The configuration file chain may be changed by setting the ERL_FLAGS environment variable:

export ERL_FLAGS="-couch_ini /path/to/my/default.ini /path/to/my/local.ini"

or by placing the -couch_ini .. flag directly in the etc/vm.args file. Passing -couch_ini .. as a command-line argument when launching couchdb is the same as setting the ERL_FLAGS environment variable.


The environment variable/command-line flag overrides any -couch_ini option specified in the etc/vm.args file. And, BOTH of these options completely override CouchDB from searching in the default locations. Use these options only when necessary, and be sure to track the contents of etc/default.ini, which may change in future releases.

3.1.2. Parameter names and values

All parameter names are case-sensitive. Every parameter takes a value of one of five types: boolean, integer, string, tuple and proplist. Boolean values can be written as true or false.

Parameters with value type of tuple or proplist are following the Erlang requirement for style and naming.

3.1.3. Setting parameters via the configuration file

The common way to set some parameters is to edit the local.ini file (location explained above).

For example:

; This is a comment
param = value ; inline comments are allowed

Each configuration file line may contains section definition, parameter specification, empty (space and newline characters only) or commented line. You can set up inline commentaries for sections or parameters.

The section defines group of parameters that are belongs to some specific CouchDB subsystem. For instance, httpd section holds not only HTTP server parameters, but also others that directly interacts with it.

The parameter specification contains two parts divided by the equal sign (=): the parameter name on the left side and the parameter value on the right one. The leading and following whitespace for = is an optional to improve configuration readability.

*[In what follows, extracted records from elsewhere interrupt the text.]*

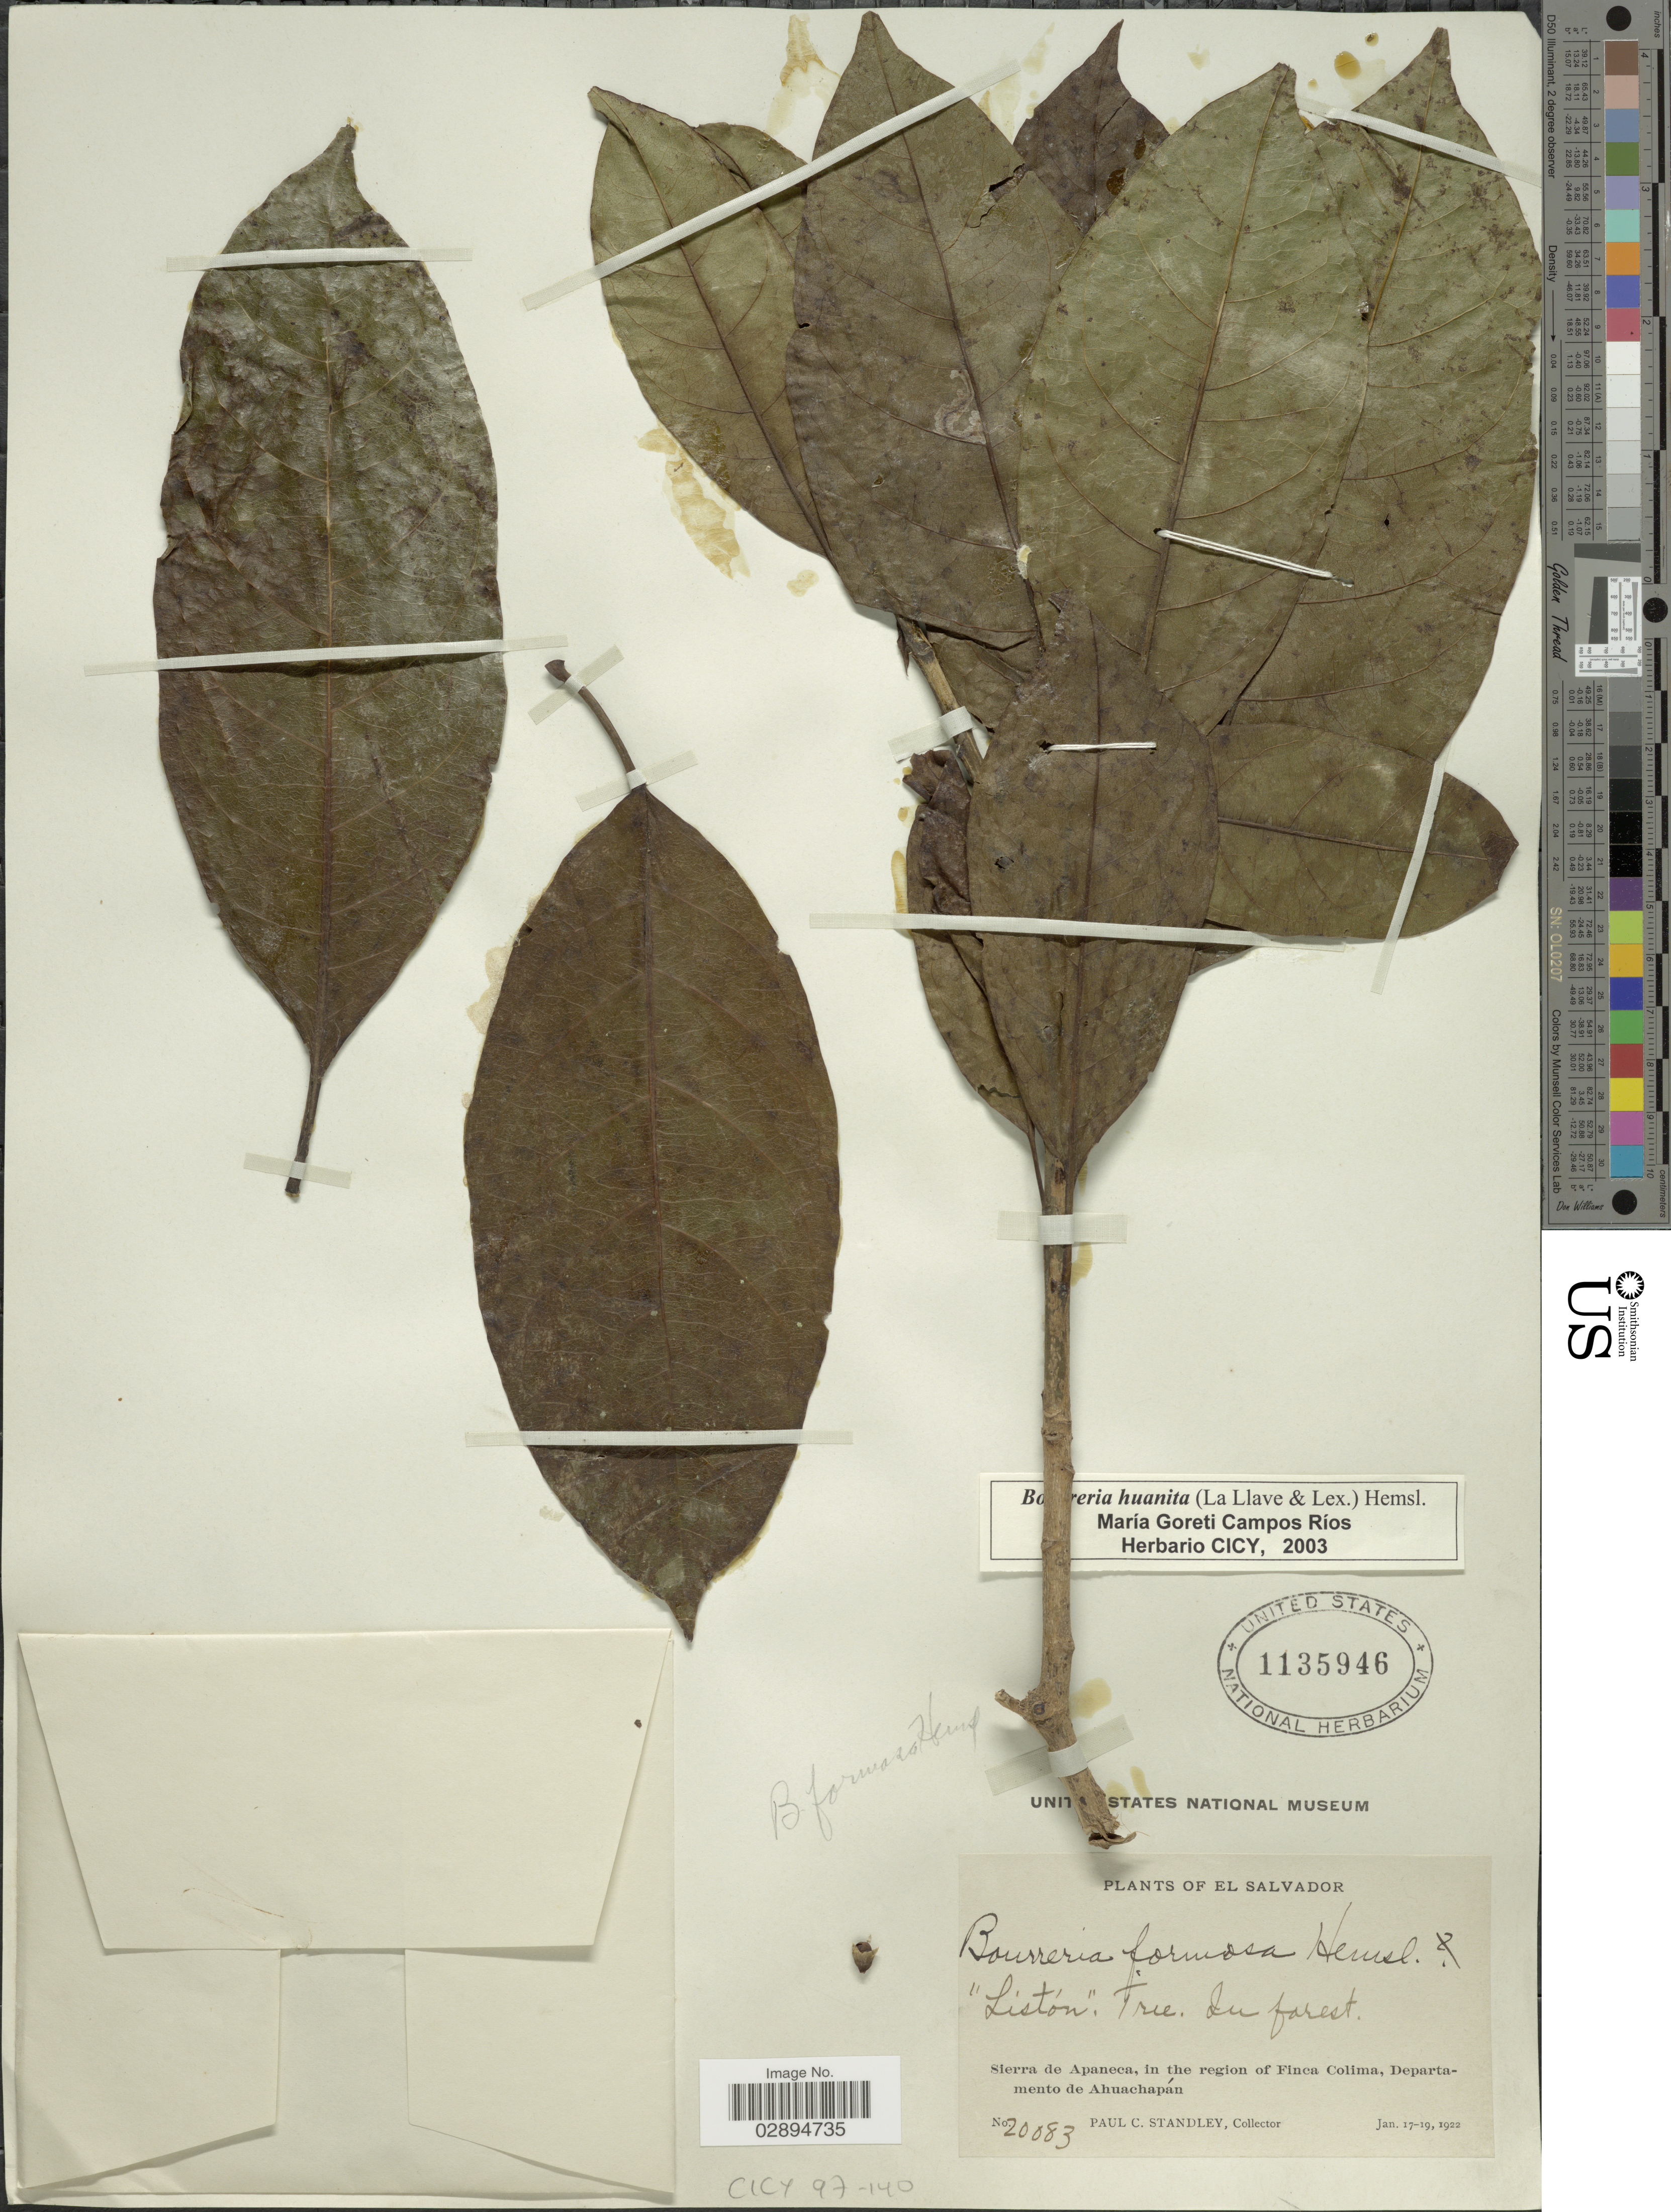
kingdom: Plantae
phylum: Tracheophyta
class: Magnoliopsida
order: Boraginales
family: Ehretiaceae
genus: Bourreria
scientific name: Bourreria huanita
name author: (Lex.) Hemsl.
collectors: P. C. Standley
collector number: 20083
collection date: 1922-01-17/1922-01-19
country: El Salvador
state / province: Ahuachapan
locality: Sierra de Apaneca, in the region of Finca Colima, Departamento de Ahuachapán.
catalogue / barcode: US 1135946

In case when you’d like to remove some parameter from the default.ini without modifying that file, you may override in local.ini, but without any value:

_all_dbs =

This could be read as: “remove the _all_dbs parameter from the httpd_global_handlers section if it was ever set before”.

The semicolon (;) signals the start of a comment. Everything after this character is ignored by CouchDB.

After editing the configuration file, CouchDB should be restarted to apply any changes.

3.1.4. Setting parameters via the HTTP API

Alternatively, configuration parameters could be set via the HTTP API. This API allows to change CouchDB configuration on-the-fly without requiring a server restart:

curl -X PUT http://localhost:5984/_node/<name@host>/_config/uuids/algorithm -d '"random"'

In the response the old parameter’s value returns:


You should be careful with changing configuration via the HTTP API since it’s easy to make CouchDB unavailable. For instance, if you’d like to change the httpd/bind_address for a new one:

curl -X PUT http://localhost:5984/_node/<name@host>/_config/httpd/bind_address -d '""'

However, if you make a typo, or the specified IP address is not available from your network, CouchDB will be unavailable for you in both cases and the only way to resolve this will be by remoting into the server, correcting the errant file, and restarting CouchDB. To protect yourself against such accidents you may set the httpd/config_whitelist of permitted configuration parameters for updates via the HTTP API. Once this option is set, further changes to non-whitelisted parameters must take place via the configuration file, and in most cases, also requires a server restart before hand-edited options take effect.